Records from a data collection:
:::

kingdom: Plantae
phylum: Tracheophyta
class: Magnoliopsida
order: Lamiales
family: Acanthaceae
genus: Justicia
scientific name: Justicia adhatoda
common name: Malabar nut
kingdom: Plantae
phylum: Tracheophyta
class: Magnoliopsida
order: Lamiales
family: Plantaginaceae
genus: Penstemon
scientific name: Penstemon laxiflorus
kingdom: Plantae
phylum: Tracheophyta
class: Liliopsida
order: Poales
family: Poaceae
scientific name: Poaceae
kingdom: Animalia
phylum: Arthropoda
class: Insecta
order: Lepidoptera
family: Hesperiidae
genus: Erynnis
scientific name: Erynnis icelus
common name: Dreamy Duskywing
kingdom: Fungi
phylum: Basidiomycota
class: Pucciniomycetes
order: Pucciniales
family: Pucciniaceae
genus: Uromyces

:::

TASK TO CARRY OUT:
Copy every line of the material above word for word, leaving nothing out and changing nothing.

RESULT OF THE EXERCISE:
kingdom: Plantae
phylum: Tracheophyta
class: Magnoliopsida
order: Lamiales
family: Acanthaceae
genus: Justicia
scientific name: Justicia adhatoda
common name: Malabar nut
kingdom: Plantae
phylum: Tracheophyta
class: Magnoliopsida
order: Lamiales
family: Plantaginaceae
genus: Penstemon
scientific name: Penstemon laxiflorus
kingdom: Plantae
phylum: Tracheophyta
class: Liliopsida
order: Poales
family: Poaceae
scientific name: Poaceae
kingdom: Animalia
phylum: Arthropoda
class: Insecta
order: Lepidoptera
family: Hesperiidae
genus: Erynnis
scientific name: Erynnis icelus
common name: Dreamy Duskywing
kingdom: Fungi
phylum: Basidiomycota
class: Pucciniomycetes
order: Pucciniales
family: Pucciniaceae
genus: Uromyces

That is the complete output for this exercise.